When my printer went kaput, I was already finding that most poetry journals were accepting submissions only online, and that included the printed quarterlies. Keeping duplicate files of online and printout versions was troublesome and led to several embarrassing duplicate acceptances. So I decided to go to online-submissions only, and had only a few instances where I had to decline an opportunity.

Blogging, of course, has allowed me to move many pieces straight to the Internet without using paper, so that’s cleaned up a corner of my studio.

The big breakthrough was the ebook publishing with Smashwords. There’s no more need for multiple printed manuscript copies or files of postal correspondence to cope with. It’s so clean!

Not that the piles of paper don’t continue. Rather, they’re smaller these days. I’ll still pay my bills with a check, thank you, and there are always paper notes for consideration. Admittedly, I used to jest that sorting papers was one of my hobbies. In a way, it still is.

The fact is I love the feel and look of paper when it’s used well – fine stock and good typography, especially, along with masterful photography or illustration. And I still have a lot of that to sort through, to say nothing of all my years of journaling, which I’ve done with fountain pens for nearly two decades now. The old-fashioned fountain pens I ordered the same time I bought a PC that’s long been out of commission. The pens that dance in my hands, unlike this keyboard.

THIS SECRET SOCIETY OF READERS

One of the more baffling questions for just about any author, I suspect, is the one that asks, “Who are your readers?”

Yes, I know about genres and their core audiences – Chick Lit, aimed at unmarried females in their 20s; Romance, middle-age women; Sci-Fi, geeky males; Young Adult, well, it’s self-explanatory. I even know that commercial radio programmers could target their listenership to hit an average, say, of 24.7-year-old women in the office.

For a poet, though, or the novelist working outside common genres, this question becomes more problematic. I can imagine those I hope will find the work appealing, but the reactions often turn up elsewhere. I’m thinking of a writer who hoped her work would speak to her friends, only to hear them say, “I don’t read books,” as if it’s a badge of honor. (Oh, for shame!)

What that suggests is that rather than expecting a boffo bestseller, we writers might envision a much smaller-scale enterprise – connecting with readers one-on-one, as an underground understanding. Let it be private and personal, then.

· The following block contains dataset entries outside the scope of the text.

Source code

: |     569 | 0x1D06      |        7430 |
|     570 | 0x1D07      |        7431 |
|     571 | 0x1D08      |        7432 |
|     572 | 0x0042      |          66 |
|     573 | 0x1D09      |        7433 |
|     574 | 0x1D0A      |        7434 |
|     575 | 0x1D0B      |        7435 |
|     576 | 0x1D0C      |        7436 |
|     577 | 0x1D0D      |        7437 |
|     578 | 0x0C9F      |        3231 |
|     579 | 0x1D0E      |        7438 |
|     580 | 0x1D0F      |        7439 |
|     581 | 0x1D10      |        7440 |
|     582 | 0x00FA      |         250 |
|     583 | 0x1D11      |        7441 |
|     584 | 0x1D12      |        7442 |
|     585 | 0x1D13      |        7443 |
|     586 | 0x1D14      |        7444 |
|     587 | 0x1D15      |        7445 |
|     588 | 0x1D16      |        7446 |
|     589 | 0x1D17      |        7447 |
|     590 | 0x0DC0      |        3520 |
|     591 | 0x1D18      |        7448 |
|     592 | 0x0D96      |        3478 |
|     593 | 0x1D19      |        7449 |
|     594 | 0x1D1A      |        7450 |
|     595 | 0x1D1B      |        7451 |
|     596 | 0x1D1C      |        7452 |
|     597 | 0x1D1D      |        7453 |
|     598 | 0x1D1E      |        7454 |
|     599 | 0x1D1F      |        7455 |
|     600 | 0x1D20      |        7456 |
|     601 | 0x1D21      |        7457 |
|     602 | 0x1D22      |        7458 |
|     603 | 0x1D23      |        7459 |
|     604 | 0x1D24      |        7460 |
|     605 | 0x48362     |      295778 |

Our own quiet conversation.

Whether my Hippie Trails novels find their appeal more for those who lived through the era or among younger readers undergoing similar searching is still taking shape. I would hope both. But I am enjoying the feedback I’m receiving, from wherever.

It’s not the big-business Manhattan operation I once dreamed of or the San Francisco counterculture success, either. But here we are, connecting, in our own little underground society. Little do the others know what they’re missing now, do they?